TV Centro América (ZYA 941)

Cuiabá, Mato Grosso; Brazil;
- City: Cuiabá
- Channels: Digital: 24 (UHF); Virtual: 4;

Programming
- Affiliations: TV Globo

Ownership
- Owner: Grupo Zahran; (Televisão Centro América Ltda.);

History
- First air date: February 13, 1967
- Former channel numbers: Analog: 4 (VHF, 1967–2018)
- Former affiliations: TV Excelsior (1967-1969) Rede Tupi (1967–1976) REI (1969–1976)

Technical information
- Licensing authority: ANATEL
- ERP: 8.5 kW
- Transmitter coordinates: 15°35′4.2″S 56°5′42.8″W﻿ / ﻿15.584500°S 56.095222°W

Links
- Public license information: Profile
- Website: redeglobo.globo.com/tvcentroamerica

= TV Centro América =

TV Centro América is a Brazilian television station based in Cuiabá, capital of the state of Mato Grosso.
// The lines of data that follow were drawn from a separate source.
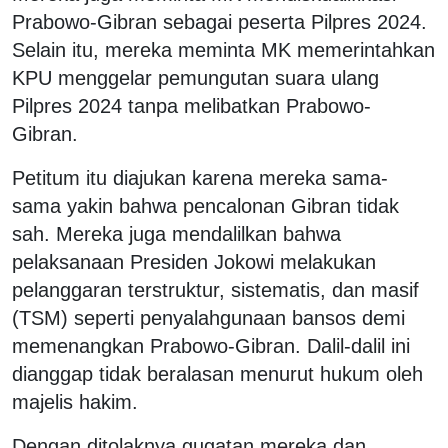
Prabowo-Gibran sebagai peserta Pilpres 2024.
Selain itu, mereka meminta MK memerintahkan
KPU menggelar pemungutan suara ulang
Pilpres 2024 tanpa melibatkan Prabowo-
Gibran.
Petitum itu diajukan karena mereka sama-
sama yakin bahwa pencalonan Gibran tidak
sah. Mereka juga mendalilkan bahwa
pelaksanaan Presiden Jokowi melakukan
pelanggaran terstruktur, sistematis, dan masif
(TSM) seperti penyalahgunaan bansos demi
memenangkan Prabowo-Gibran. Dalil-dalil ini
dianggap tidak beralasan menurut hukum oleh
majelis hakim.
Dengan ditolaknya gugatan mereka dan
It operates on channel 6 (UHF digital 30) and is affiliated to TV Globo. It belongs to Rede Matogrossense de Comunicação, a television network of the Zahran Group that operates in the states of Mato Grosso do Sul and Mato Grosso, with TV Morena being the network head for the latter.

==History==
TV Centro América de Cuiabá was founded in the 60s by Eduardo Elias Zahran, being the first broadcaster in the city, and the second in the state, which already had TV Morena in Campo Grande. Its programming, in addition to local content, mixed programs from TV Record, TV Excelsior (until 1969) and Rede Tupi. In 1976, the broadcaster became affiliated with Rede Globo, as did the other stations of Rede Matogrossense de Televisão. In 1977, the broadcaster became the head of the network for Mato Grosso, after the separation of the southern portion of the state to create the current Mato Grosso do Sul.
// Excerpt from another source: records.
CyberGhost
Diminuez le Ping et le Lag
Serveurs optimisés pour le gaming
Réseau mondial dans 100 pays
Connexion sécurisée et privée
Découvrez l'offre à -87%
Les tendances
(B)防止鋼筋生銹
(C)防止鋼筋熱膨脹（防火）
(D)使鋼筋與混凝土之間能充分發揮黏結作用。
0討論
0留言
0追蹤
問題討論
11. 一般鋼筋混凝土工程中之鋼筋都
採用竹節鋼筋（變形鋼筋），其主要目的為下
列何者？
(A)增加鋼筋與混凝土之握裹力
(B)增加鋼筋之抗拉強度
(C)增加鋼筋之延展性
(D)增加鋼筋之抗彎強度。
On April 8, 2008, all stations adapted to the Public Prosecutor's Office's new Indicative Rating rules, when Rede Globo began to generate an alternate signal for broadcasters in a time zone with a difference of one hour less in relation to the time zone. Brasilia. The impact was noticed mainly in the times of the telenovelas and MTTV's 1st edition, which stopped being shown at 11 am and moved to 12:45 pm, after Jornal Hoje. In 2011, after some adjustments to Globo's programming on Rede Fuso, MTTV 1st Edition started to be shown at noon. During Sundays, Rede Globo's programming remained and remains in real time, due to the fact that programs on that day are rated for everyone or for those over 10 years old. That was until February 17, 2017, when the station announced on its social networks the return of real-time programming with the end of Rede Fuso broadcasts. As a result, its newscasts started 1 hour earlier on February 19, 2017.

In April 2011, TV Centro América joined g1, Globo's news portal, with updated news and information from Mato Grosso.

==Technical information==

| Virtual channel | Digital channel | Screen | Content |
|---|---|---|---|
| 4.1 | 24 UHF | 1080i | TV Centro América/Globo's main schedule |

The broadcaster opened its digital signal on December 16, 2008, being the first station in Cuiabá and the first in Mato Grosso to operate using the new technology, the city became the eighth state capital to turn on such signals.

Based on the federal decree transitioning Brazilian TV stations from analogue to digital signals, TV Centro América, as well as the other stations in Cuiabá, ceased broadcasting on VHF channel 4 on August 14, 2018, following the official schedule from ANATEL.

==Programming==
In addition to retransmitting TV Globo's national programming, TV Centro América produces and broadcasts the following programs:
- Bom Dia Mato Grosso: News, with Jaqueline Naujorks and Tiago Terciotty;
- MTTV 1.ª edição: News, with Cleto Kipper;
- Globo Esporte MT: Sports news, with Flávio Santos;
- MTTV 2.ª edição: News, with Luzimar Collares;
- MT Rural: Agribusiness, with Bruno Bortolozo;
- Mais Agro: Agribusiness news, com Kátia Krüger.

Since February 1, 2021, TV Centro América and its stations in the interior of the state have shown the news program Hora Um da Notícia with a one-hour delay, to broadcast Bom Dia MS at a timeslot that is more accessible to the public. To make this happen, the station shows the Terra da Gente program before the news, produced by EPTV, the network's affiliate in the interior of São Paulo.